The Importance of Reviews: Quantity, Quality, and Individualism

A review of  Gods From the Machine  taken from Good Reads

A review of Gods From the Machine taken from Good Reads

Today, let's talk about the importance of reviews. Not just the quality, but the quantity. And the importance of being an individual.

The most fundamental importance to all new and upcoming authors are the reviews. Much how terrible reviews from Yelp can either make or break a restaurant or a local business, the same can be extended to books. Good Reads, Amazon, Barnes & Nobles, are just some websites readers use to gauge whether or not they choose to invest their time in a certain story. 

Back in the old days you could open the New York Times newspaper and flip through the pages and see a single review. Based on that you would go to the local book store and pick it up or forgo it altogether.

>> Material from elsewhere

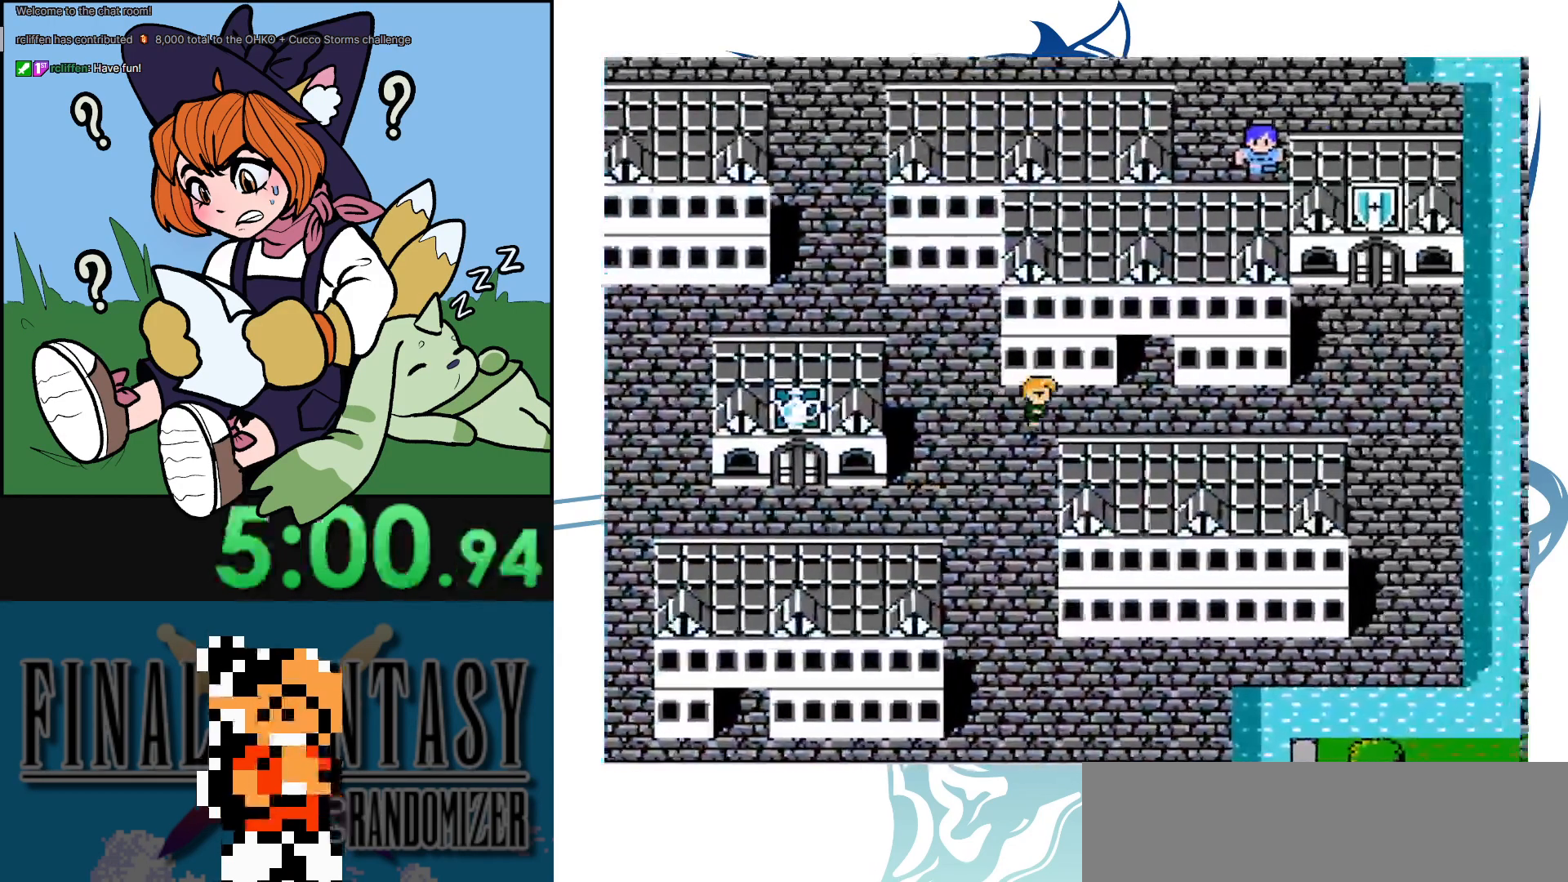
{"buttons": ["DPAD_RIGHT"], "events": []}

Simple. In this day and age of modern technology people have an easier time reaching out to others, but this at the same time is the problem. The internet is flooded with word-of-mouth reviewers who believe themselves to be the next Ebert or Roeper of the novel world.

To the average person quantity is the new quality.

Going off the moviegoer analogy, take for instance popular movie review website Rotten Tomatoes, which pulls from several publications as well as the voices of the general population. People want to watch a movie that will seemingly guarantee to give them an enjoyable time instead of risk wasting money on a horrific viewing experience in a dark room for two and a half hours. That is reasonable and the main reason one should go to a review site and see what their peers have to say.

But be careful. Not all written is as it seems.

Let's get back to the books. Sure, writing one scathing review will turn off some of your friends and family from ever reading that particularly bad book. But what if that happened ten times, or a hundred? By then you couldn't pay anyone to read a book that poorly received. Is that fair? Perhaps yes and perhaps no.

The digital realm allows people the freedom to pick apart everything with less remorse than third grade bully, yet that is the problem. Sometimes an author has a different direction that isn't cookie-cutter and maybe that isn't for you, but that doesn't make it bad. Often times people jump on a bandwagon for fear of looking less popular and going against the grain, but I assure you that having an independent thought is what the world desperately needs. So the next time you want to read a book, pick it up and find out if that journey was worth undertaking by your own terms. Don't follow the herd. You're not a sheep.

Bottom line: review, review, review. But be honest.

Whether it's good or bad, people need to know. It also gives way for the creative to learn from their mistakes. And if they don't learn from their get the gist.